A typical dream of revolution is to promise a new age of social transparency. After the storming of the Bastille, French revolutionaries banned masks and costumes, decrying the carnivalesque custom of the masquerade as both symbolic of aristocratic tyranny and a security threat. Facebook founder Mark Zuckerberg famously claimed that "By giving people the power to share, we're making the world more transparent." Lanier is interested in a type of partial unmasking whereby digital economies operate according to the principle that "Information is people in disguise." This ethos emphasises that information is not a neutral, boundless resource to be exploited, but rather is morally inextricable from the humans who supply it.
Lanier wouldn't insist on fitting out Isabel Archer's happy carriage with GPS and pushing a networked device into her clenched palm. He believes that economic transparency is not incompatible with personal privacy. He is not an advocate for social media in its present form, and is no fan of conspicuous consumption. He also understands the need "to preserve the selective blindness accomplished by cash", and believes that, in an information economy, privacy is always securable simply by making the cost of your personal data prohibitive.

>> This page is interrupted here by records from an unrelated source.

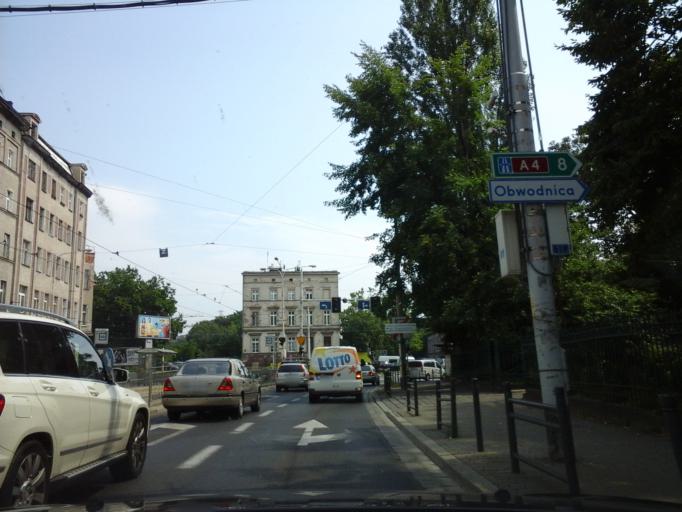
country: PL
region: Lower Silesian Voivodeship
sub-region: Powiat wroclawski
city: Wroclaw
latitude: 51.0984
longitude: 17.0424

So should we be excited or frightened by Lanier's vision? An economy of individuals who manufacture commercial products merely by existing has nightmarish implications, and, given his belief that commercialism should be celebrated for having driven the progress of modernity, Lanier isn't the best person to dispel them. "Advertising counterbalances the tendency of people to adhere to familiar habits," he claims. This hagiography of the billboard is a far cry from Orwell's dismissal of advertising as a stick rattling inside a swill-bucket in Lanier's future the bucket will be hung around our necks.
What's more, his writing is infused with the caffeinated enthusiasm of Silicon Valley, and his technologist's bias shields him from angst over the social and psychological ramifications of saturating human experience with such chronic opportunities for data analysis as the real-time tracking of our royalties. After all, he has researched the possibility of "pixels grafted into your eyelashes so you could always look up at them". If you have trouble keeping your friends' attention in the era of the smartphone, imagine this culture of endless eye-rolling.
And yet one of the triumphs of Lanier's intelligent and subtle book is its inspiring portrait of the kind of people that a democratic information economy would produce. His vision implies that if we are allowed to lead absorbing, properly remunerated lives, we will likewise outgrow our addiction to consumerism and technology. Lanier's New World is founded on hard, fulfilling work. He concedes that such a radical reorganisation of worth will demand from us new levels of maturity, discipline and collective responsibility but then who said dignity should be downloadable for free?